Masya Allah, mama yang sekian puluh tahun menempati rumah
itu tidak sedikitpun menampakkan kesedihannya. Wajahnya memang terlihat lelah.
Sangat lelah. Namun semangatnya tetap membara seperti bara apa yang ada pada
puing puing rumahnya.
“Kalau Allah memberiku umur panjang, insya Allah aku
masih bisa kembali ke rumahku lagi” katanya penuh semangat.
“Aku masih hidup, berarti Allah masih menyimpankan rezki
untukku” katanya lagi.
Oh..mamaku, aku berdesah lirih. Jika, dia yang sudah
sepuh masih memiliki semangat, kenapa aku anaknya tidak. Kesedihanku yang
menggumpal di hati yang sekuat tenagaku kubendung agar tidak terlihat pada
keluargaku terutama suami dan anak-anakku mulai mencair walau sedikit demi
sedikit.
Menatap wajahnya yang penuh harapan dan prasangka baik
kepada-Nya membuatku malu untuk bekeluh kesah.
Perlahan, aku mulai berani melihat puing-puing rumahku.
Karena beberapa saat aku tidak berani ke rumah itu, aku takut kalau aku tidak
mampu menahan tangisku. Melihat muka suamiku yang kelihatan kuyu, anak-anakku
yang berpakaian seadanya karena pakaian yang bisa dia selamatkan hanyalah yang
ada melekat di badannya saja.
Aku sedih. Sungguh … sangat sedih! Namun aku berusaha
membelai mereka, orang-orang yang aku cintai itu dengan senyum Dan terus
memberikan semangat, bahwa semua akan baik-baik saja. Bukankah Allah SWT telah
menjanjikan,
“Bahwa sesungguhnya bersama kesulitan ada kemudahan”

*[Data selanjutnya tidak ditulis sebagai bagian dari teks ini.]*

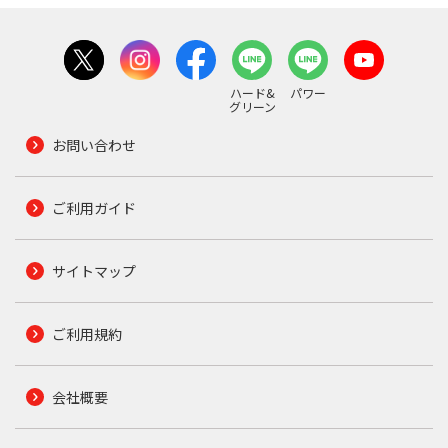
ハード&
パワー
グリーン
お問い合わせ
ご利用ガイド
サイトマップ
ご利用規約
会社概要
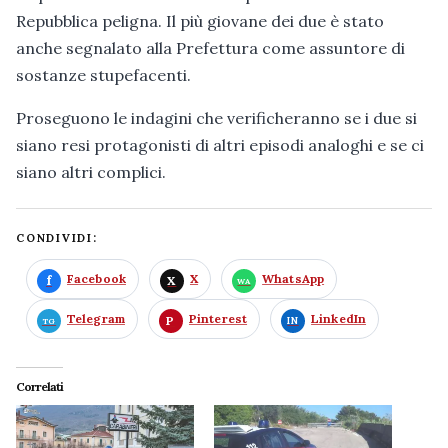
Repubblica peligna. Il più giovane dei due è stato
anche segnalato alla Prefettura come assuntore di
sostanze stupefacenti.
Proseguono le indagini che verificheranno se i due si
siano resi protagonisti di altri episodi analoghi e se ci
siano altri complici.
CONDIVIDI:
Facebook
X
WhatsApp
Telegram
Pinterest
LinkedIn
Correlati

Al-Insyirah : 5. Ayat ini sudah lama aku ketahui, bahkan berkali kali aku
ajarkan kepada anak anak aku, kepada teman-teman yang mengalami kesulitan. Tapi
baru kali ini aku memanfaatkannya. Aku merasakan mujizat ayat ini, sebagai
penghibur hati aku, penyemangat aku dan sekaligus pengobat hati.
Kembali menengok wajah ibu aku yang selalu tersenyum
dalam kepiluannya. Aku mendengar tawanya yang halus dalam kesusahannya. Menyaksikan
beliau yang tidak berhenti bersyukur ditengah musibah yang menimpahnya. Beliau
sangat yakin akan janji Allah bahwa sesudah kesulitan akan datang kemudahan.

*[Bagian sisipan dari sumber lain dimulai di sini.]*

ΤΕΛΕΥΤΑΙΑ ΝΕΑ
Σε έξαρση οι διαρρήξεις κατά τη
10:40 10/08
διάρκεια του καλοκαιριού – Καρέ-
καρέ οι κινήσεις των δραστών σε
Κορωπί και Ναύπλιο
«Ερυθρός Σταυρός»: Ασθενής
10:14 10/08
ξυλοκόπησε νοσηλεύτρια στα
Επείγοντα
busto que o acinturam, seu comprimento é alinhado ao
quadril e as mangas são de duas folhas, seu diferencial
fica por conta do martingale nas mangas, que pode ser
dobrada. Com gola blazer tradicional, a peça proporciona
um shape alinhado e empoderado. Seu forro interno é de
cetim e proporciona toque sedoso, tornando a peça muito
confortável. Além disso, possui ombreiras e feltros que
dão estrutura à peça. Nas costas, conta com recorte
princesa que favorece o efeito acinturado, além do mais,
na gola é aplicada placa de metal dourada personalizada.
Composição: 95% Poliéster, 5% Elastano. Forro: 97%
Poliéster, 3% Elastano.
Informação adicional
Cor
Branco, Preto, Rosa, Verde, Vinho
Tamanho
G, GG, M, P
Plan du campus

Beliau percaya bahwa Allah mencintainya. Maka nikmat
Tuhanmu yang manakah yang kamu dustakan? Jika orang yang kamu khawatirkan akan
sakit dalam kesedihannya justru dia yang menghiburmu.

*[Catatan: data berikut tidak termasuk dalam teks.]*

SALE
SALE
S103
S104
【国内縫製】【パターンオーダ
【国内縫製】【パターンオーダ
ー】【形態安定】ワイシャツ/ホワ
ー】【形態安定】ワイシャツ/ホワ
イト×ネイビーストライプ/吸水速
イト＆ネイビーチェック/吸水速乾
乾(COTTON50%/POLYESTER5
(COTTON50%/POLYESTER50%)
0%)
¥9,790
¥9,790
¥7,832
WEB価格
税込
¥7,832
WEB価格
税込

Maka nikmat Tuhanmu yang manakah yang kamu dustakan? Jika
anak anakmu yang kamu takutkan keselamatannya justru sangat kuat mengumpulkan sisa-sisa
barang yang terselamatkan.
Maka nikmat Tuhanmu yang manakah yang kamu dustakan? Jika
orang orang yang kamu takutkan akan mencibirmu justru telah datang satu persatu
membantumu, mendoakanmu.
Bukankah salah satu kenikmatan dunia adalah ketika kita
masih memiliki keluarga, sahabat, teman-teman yang selalu mendukung baik dalam
suka maupun dalam duka.
Maka semangat untuk terus berjuang semakin bergelora
dalam batinku dan aku makin percaya bahwa janji Allah pasti ditepati.